# Omega Ww I - Trench? Or Not!



## futuristfan (Sep 13, 2009)

Any advice on this one greatfully received. Looking for info on dating and authenticity. So over to the experts.

Pictures provided by owner. Many Thanks in advance.


----------



## futuristfan (Sep 13, 2009)

Sorry do not mean authenticity as to fake or not, As it is coming from a reliable and trustworthy source, its just I thought these period models had hinged case back? and would you put it at a WWI period?


----------



## river rat (Nov 14, 2008)

Can't see the serial number's

But here is some date and serial no.

1912

4,000,000

1916

5,000,000

1923

6,000,000

Out of one of my book's I have hope this help's.
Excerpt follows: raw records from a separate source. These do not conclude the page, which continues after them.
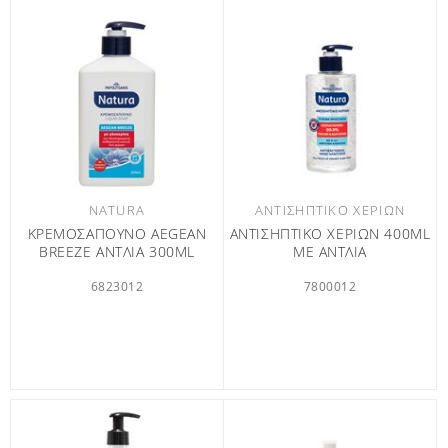
NATURA
ΑΝΤΙΣΗΠΤΙΚΌ ΧΕΡΙΏΝ
ΚΡΕΜΟΣΑΠΟΥΝΟ AEGEAN
ΑΝΤΙΣΗΠΤΙΚΟ ΧΕΡΙΩΝ 400ML
BREEZE ΑΝΤΛΙΑ 300ML
ΜΕ ΑΝΤΛΙΑ
6823012
7800012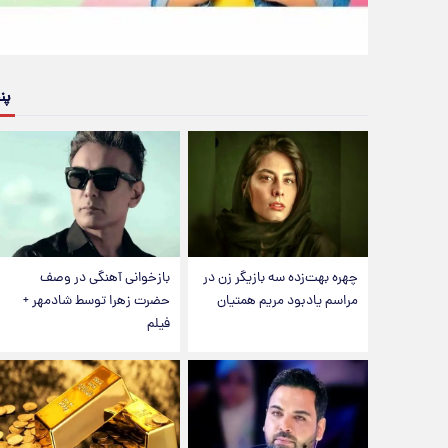
پن
چهره بهت‌زده سه بازیگر زن در
بازخوانی آهنگی در وصف
مراسم یادبود مریم همتیان
حضرت زهرا توسط شادمهر +
فیلم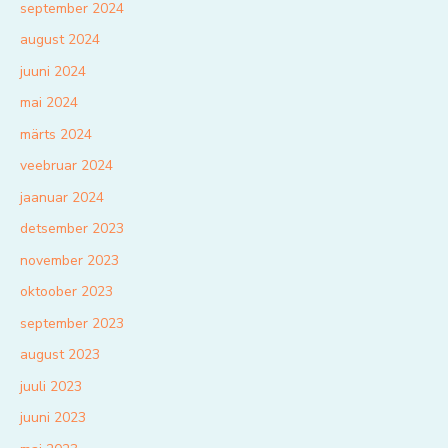
september 2024
august 2024
juuni 2024
mai 2024
märts 2024
veebruar 2024
jaanuar 2024
detsember 2023
november 2023
oktoober 2023
september 2023
august 2023
juuli 2023
juuni 2023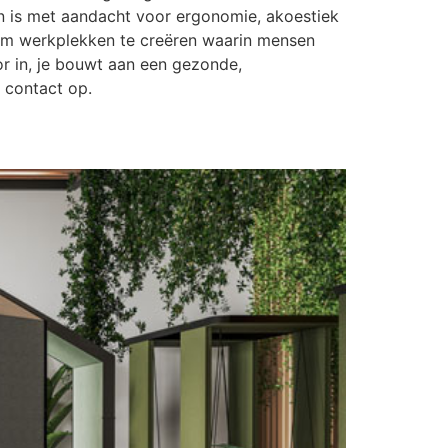
en is met aandacht voor ergonomie, akoestiek
 om werkplekken te creëren waarin mensen
oor in, je bouwt aan een gezonde,
 contact op.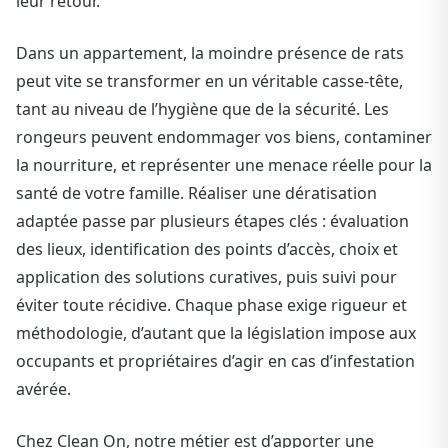
leur retour.
Dans un appartement, la moindre présence de rats
peut vite se transformer en un véritable casse-tête,
tant au niveau de l’hygiène que de la sécurité. Les
rongeurs peuvent endommager vos biens, contaminer
la nourriture, et représenter une menace réelle pour la
santé de votre famille. Réaliser une dératisation
adaptée passe par plusieurs étapes clés : évaluation
des lieux, identification des points d’accès, choix et
application des solutions curatives, puis suivi pour
éviter toute récidive. Chaque phase exige rigueur et
méthodologie, d’autant que la législation impose aux
occupants et propriétaires d’agir en cas d’infestation
avérée.
Chez Clean On, notre métier est d’apporter une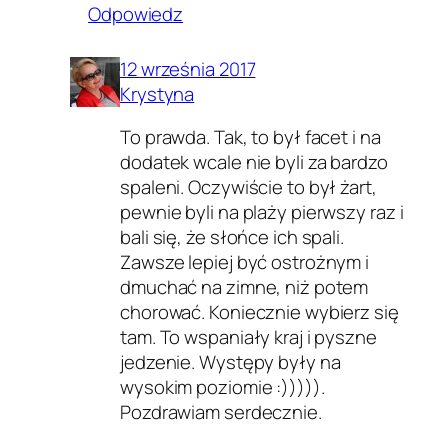
Odpowiedz
12 września 2017
Krystyna
To prawda. Tak, to był facet i na
dodatek wcale nie byli za bardzo
spaleni. Oczywiście to był żart,
pewnie byli na plaży pierwszy raz i
bali się, że słońce ich spali.
Zawsze lepiej być ostrożnym i
dmuchać na zimne, niż potem
chorować. Koniecznie wybierz się
tam. To wspaniały kraj i pyszne
jedzenie. Występy były na
wysokim poziomie :))))).
Pozdrawiam serdecznie.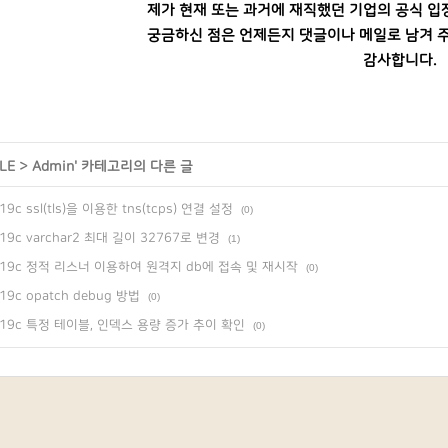
제가 현재 또는 과거에 재직했던 기업의 공식 입
궁금하신 점은 언제든지 댓글이나 메일로 남겨 주
감사합니다.
LE
>
Admin
' 카테고리의 다른 글
9c ssl(tls)을 이용한 tns(tcps) 연결 설정
(0)
9c varchar2 최대 길이 32767로 변경
(1)
19c 정적 리스너 이용하여 원격지 db에 접속 및 재시작
(0)
9c opatch debug 방법
(0)
19c 특정 테이블, 인덱스 용량 증가 추이 확인
(0)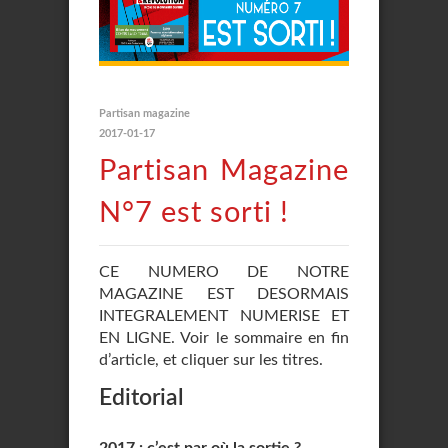
Partisan magazine
2017-01-17
Partisan Magazine
N°7 est sorti !
CE NUMERO DE NOTRE
MAGAZINE EST DESORMAIS
INTEGRALEMENT NUMERISE ET
EN LIGNE. Voir le sommaire en fin
d’article, et cliquer sur les titres.
Editorial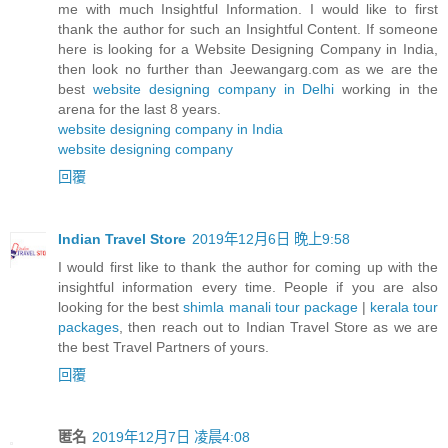
me with much Insightful Information. I would like to first
thank the author for such an Insightful Content. If someone
here is looking for a Website Designing Company in India,
then look no further than Jeewangarg.com as we are the
best
website designing company in Delhi
working in the
arena for the last 8 years.
website designing company in India
website designing company
回覆
Indian Travel Store
2019年12月6日 晚上9:58
I would first like to thank the author for coming up with the
insightful information every time. People if you are also
looking for the best
shimla manali tour package
|
kerala tour
packages
, then reach out to Indian Travel Store as we are
the best Travel Partners of yours.
回覆
匿名
2019年12月7日 凌晨4:08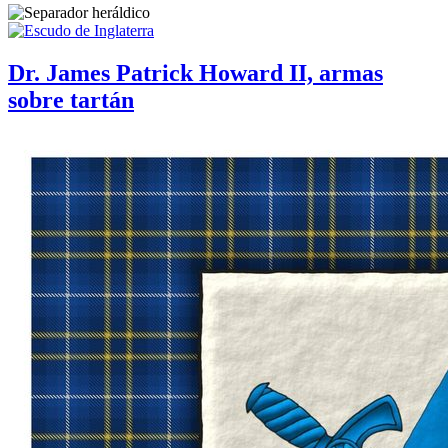
Dr. James Patrick Howard II, armas
sobre tartán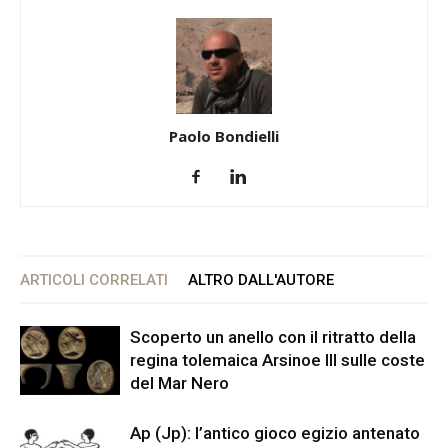
Paolo Bondielli
ARTICOLI CORRELATI
ALTRO DALL'AUTORE
Scoperto un anello con il ritratto della
regina tolemaica Arsinoe III sulle coste
del Mar Nero
Ap (Jp): l’antico gioco egizio antenato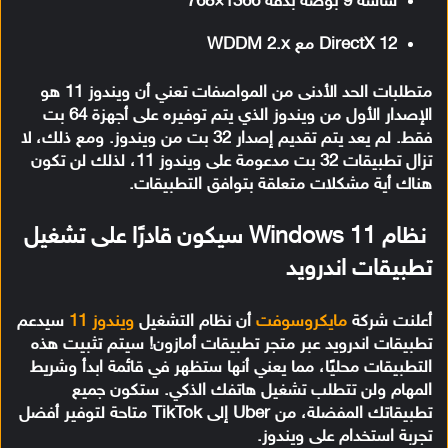
شاشة 9 بوصة بدقة 1366×768
DirectX 12 مع WDDM 2.x
متطلبات الحد الأدنى من المواصفات تعني أن ويندوز 11 هو
الإصدار الأول من ويندوز الذي يتم توفيره على أجهزة 64 بت
فقط. لم يعد يتم تقديم إصدار 32 بت من ويندوز. ومع ذلك، لا
تزال تطبيقات 32 بت مدعومة على ويندوز 11، لذلك لن تكون
هناك أية مشكلات متعلقة بتوافق التطبيقات.
نظام Windows 11 سيكون قادرًا على تشغيل
تطبيقات اندرويد
أعلنت شركة
مايكروسوفت
أن نظام التشغيل
ويندوز 11
سيدعم
تطبيقات اندرويد عبر متجر تطبيقات أمازون! سيتم تثبيت هذه
التطبيقات محليًا، مما يعني أنها ستظهر في قائمة ابدأ وشريط
المهام ولن تتطلب تشغيل هاتفك الذكي. ستكون جميع
تطبيقاتك المفضلة، من Uber إلى TikTok متاحة لتوفير أفضل
تجربة استخدام على ويندوز.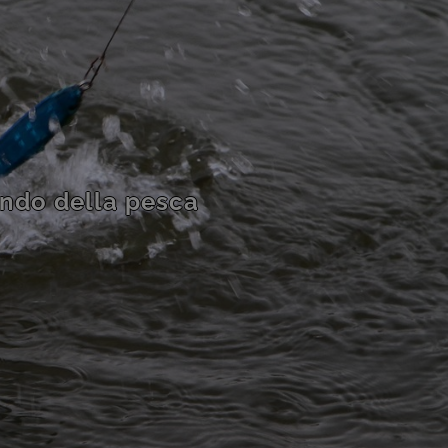
ondo della pesca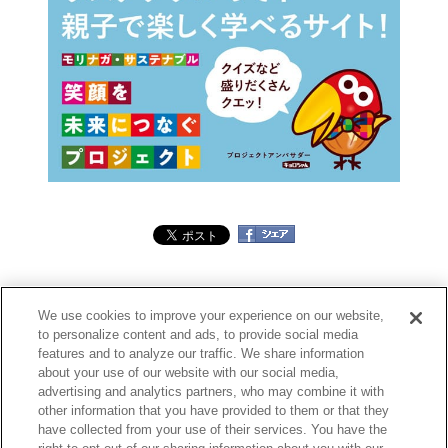
We use cookies to improve your experience on our website,
to personalize content and ads, to provide social media
features and to analyze our traffic. We share information
about your use of our website with our social media,
advertising and analytics partners, who may combine it with
other information that you have provided to them or that they
have collected from your use of their services. You have the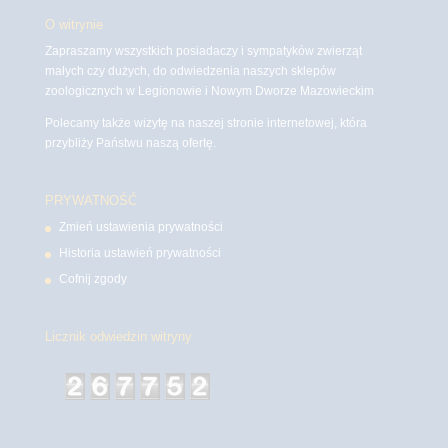
O witrynie
Zapraszamy wszystkich posiadaczy i sympatyków zwierząt
małych czy dużych, do odwiedzenia naszych sklepów
zoologicznych w Legionowie i Nowym Dworze Mazowieckim
Polecamy także wizytę na naszej stronie internetowej, która
przybliży Państwu naszą ofertę.
PRYWATNOŚĆ
Zmień ustawienia prywatności
Historia ustawień prywatności
Cofnij zgody
Licznik odwiedzin witryny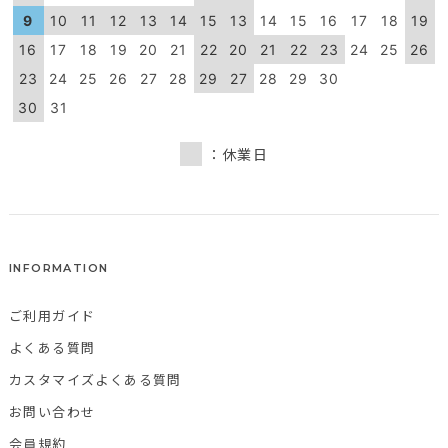
9
10
11
12
13
14
15
13
14
15
16
17
18
19
16
17
18
19
20
21
22
20
21
22
23
24
25
26
23
24
25
26
27
28
29
27
28
29
30
30
31
：休業日
INFORMATION
ご利用ガイド
よくある質問
カスタマイズよくある質問
お問い合わせ
会員規約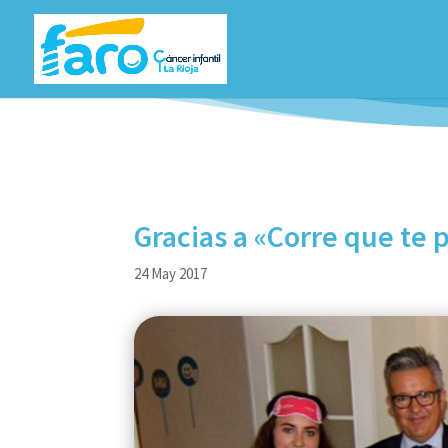
Gracias a «Corre que te pi
24 May 2017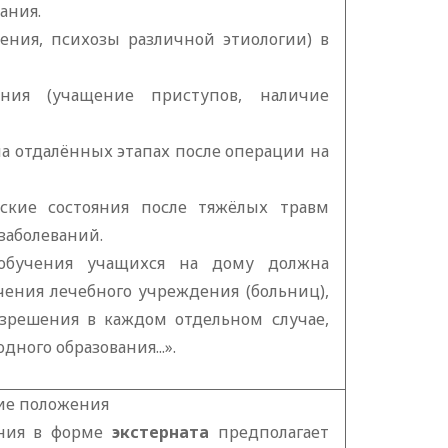
ания.
ения, психозы различной этиологии) в
ения (учащение приступов, наличие
на отдалённых этапах после операции на
ские состояния после тяжёлых травм
заболеваний.
 обучения учащихся на дому должна
чения лечебного учреждения (больниц),
азрешения в каждом отдельном случае,
дного образования...».
ие положения
вания в форме
экстерната
предполагает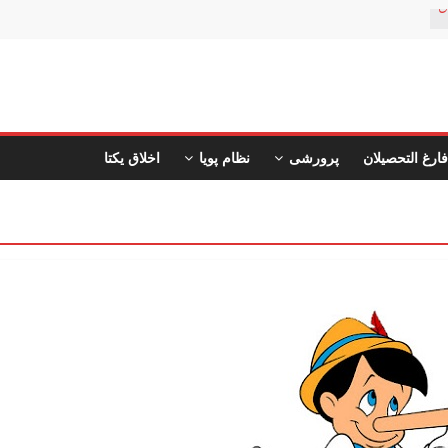
ن
فارغ التحصیلان
پرورشی
نظام پویا
اخلاق یکتا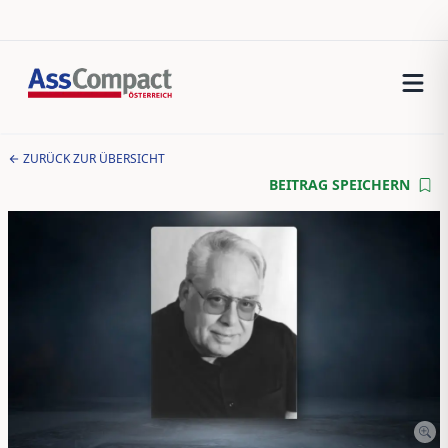
ZURÜCK ZUR ÜBERSICHT
BEITRAG SPEICHERN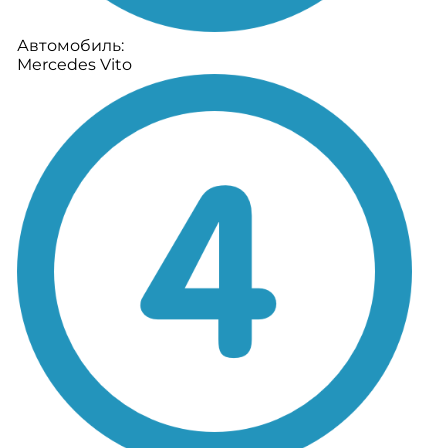
Автомобиль:
Mercedes Vito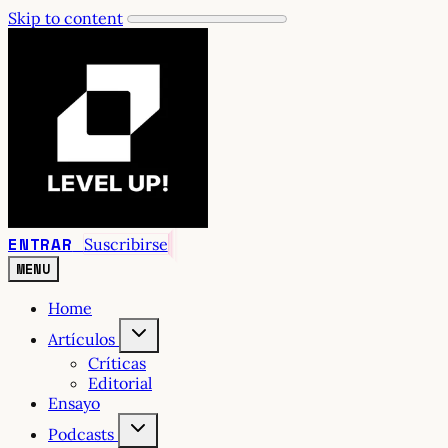
Skip to content
ENTRAR
Suscribirse
MENU
Home
Artículos
Críticas
Editorial
Ensayo
Podcasts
I have two WW1 era both with screw back case's US made Elgin and Illinois they are not all way's hinged.


----------



## JoT (Aug 12, 2003)

I am sure it is not a trench watch, is that a 7 million serial number on the movement? That would make it 1920 to 1934 also there is a strong possibility it has been redialled.


----------



## futuristfan (Sep 13, 2009)

Thanks guys. It does look like a 7,000 000 number thanks for the date reference. I think the dial is porcelain will check it out when it arrives.


----------